* _ASSIGNMENT_:
Reproduce all of the records word for word, omitting the pictures.

Collected data:

○ ○ ○

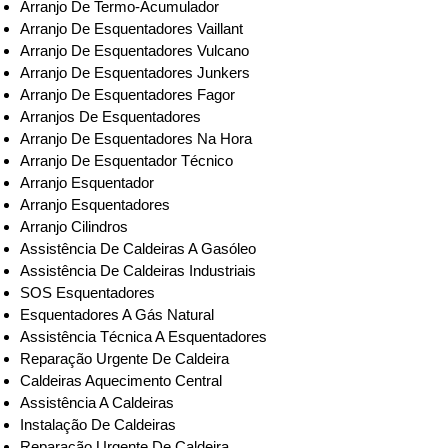
Arranjo De Termo-Acumulador
Arranjo De Esquentadores Vaillant
Arranjo De Esquentadores Vulcano
Arranjo De Esquentadores Junkers
Arranjo De Esquentadores Fagor
Arranjos De Esquentadores
Arranjo De Esquentadores Na Hora
Arranjo De Esquentador Técnico
Arranjo Esquentador
Arranjo Esquentadores
Arranjo Cilindros
Assistência De Caldeiras A Gasóleo
Assistência De Caldeiras Industriais
SOS Esquentadores
Esquentadores A Gás Natural
Assistência Técnica A Esquentadores
Reparação Urgente De Caldeira
Caldeiras Aquecimento Central
Assistência A Caldeiras
Instalação De Caldeiras
Reparação Urgente De Caldeira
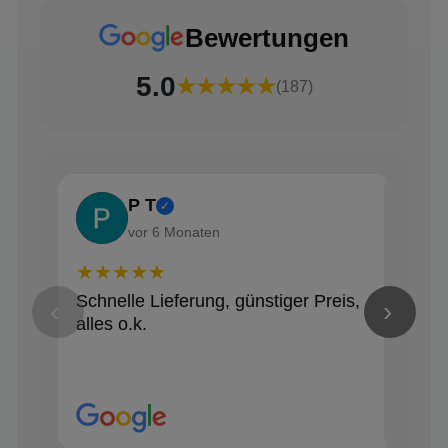
Bewertungen
5.0
★★★★★
(187)
P T
✓
vor 6 Monaten
★★★★★
★★
Schnelle Lieferung, günstiger Preis,
Alle
‹
›
alles o.k.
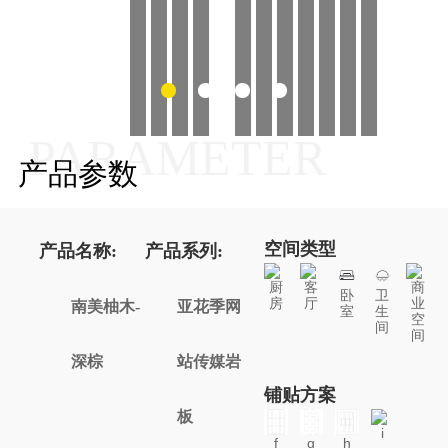
PARAMETER
产品参数
空间类型
产品名称:
产品系列:
厨
客
商
卧
卫
房
厅
业
南美柚木-
亚花季网
室
生
空
间
间
深棕
站传媒岩
铺贴方案
板
i
f
g
h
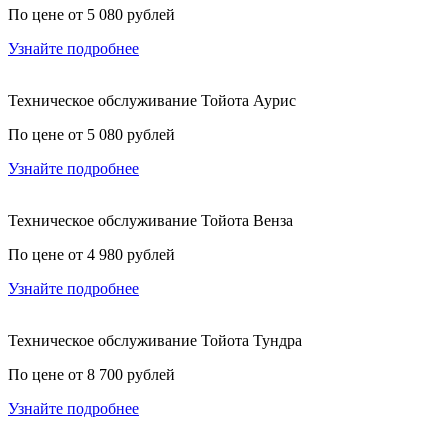
По цене от 5 080 рублей
Узнайте подробнее
Техническое обслуживание Тойота Аурис
По цене от 5 080 рублей
Узнайте подробнее
Техническое обслуживание Тойота Венза
По цене от 4 980 рублей
Узнайте подробнее
Техническое обслуживание Тойота Тундра
По цене от 8 700 рублей
Узнайте подробнее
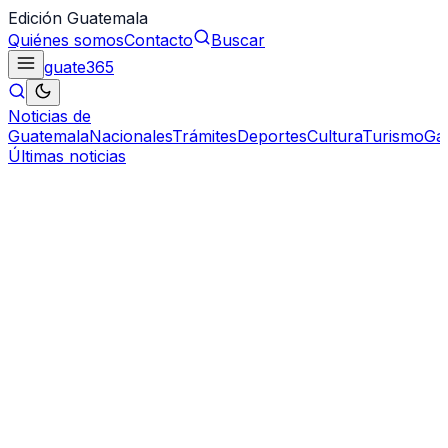
Edición Guatemala
Quiénes somos
Contacto
Buscar
guate
365
Noticias de
Guatemala
Nacionales
Trámites
Deportes
Cultura
Turismo
Ga
Últimas noticias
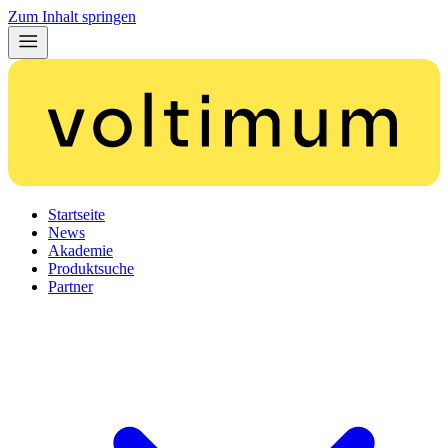
Zum Inhalt springen
Startseite
News
Akademie
Produktsuche
Partner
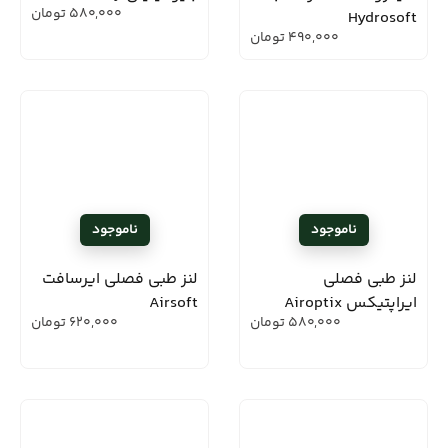
580,000
تومان
Hydrosoft
490,000
تومان
لنز طبی فصلی
لنز طبی فصلی ایرسافت
ایراپتیکس Airoptix
Airsoft
580,000
تومان
620,000
تومان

○ ○ ○

* _SOLUTION TO THIS TASK_:
Arranjo De Termo-Acumulador
Arranjo De Esquentadores Vaillant
Arranjo De Esquentadores Vulcano
Arranjo De Esquentadores Junkers
Arranjo De Esquentadores Fagor
Arranjos De Esquentadores
Arranjo De Esquentadores Na Hora
Arranjo De Esquentador Técnico
Arranjo Esquentador
Arranjo Esquentadores
Arranjo Cilindros
Assistência De Caldeiras A Gasóleo
Assistência De Caldeiras Industriais
SOS Esquentadores
Esquentadores A Gás Natural
Assistência Técnica A Esquentadores
Reparação Urgente De Caldeira
Caldeiras Aquecimento Central
Assistência A Caldeiras
Instalação De Caldeiras
Reparação Urgente De Caldeira
Bewertungen
5.0
★★★★★
(187)
P T
✓
vor 6 Monaten
★★★★★
★★
Schnelle Lieferung, günstiger Preis,
Alle
‹
›
alles o.k.
PARAMETER
产品参数
空间类型
产品名称:
产品系列:
厨
客
商
卧
卫
房
厅
业
南美柚木-
亚花季网
室
生
空
间
间
深棕
站传媒岩
铺贴方案
板
i
f
g
h
По цене от 5 080 рублей
Узнайте подробнее
Техническое обслуживание Тойота Аурис
По цене от 5 080 рублей
Узнайте подробнее
Техническое обслуживание Тойота Венза
По цене от 4 980 рублей
Узнайте подробнее
Техническое обслуживание Тойота Тундра
По цене от 8 700 рублей
Узнайте подробнее
Edición Guatemala
Quiénes somos
Contacto
Buscar
guate
365
Noticias de
Guatemala
Nacionales
Trámites
Deportes
Cultura
Turismo
Ga
Últimas noticias
Zum Inhalt springen
Startseite
News
Akademie
Produktsuche
Partner
580,000
تومان
Hydrosoft
490,000
تومان
لنز طبی فصلی
لنز طبی فصلی ایرسافت
ایراپتیکس Airoptix
Airsoft
580,000
تومان
620,000
تومان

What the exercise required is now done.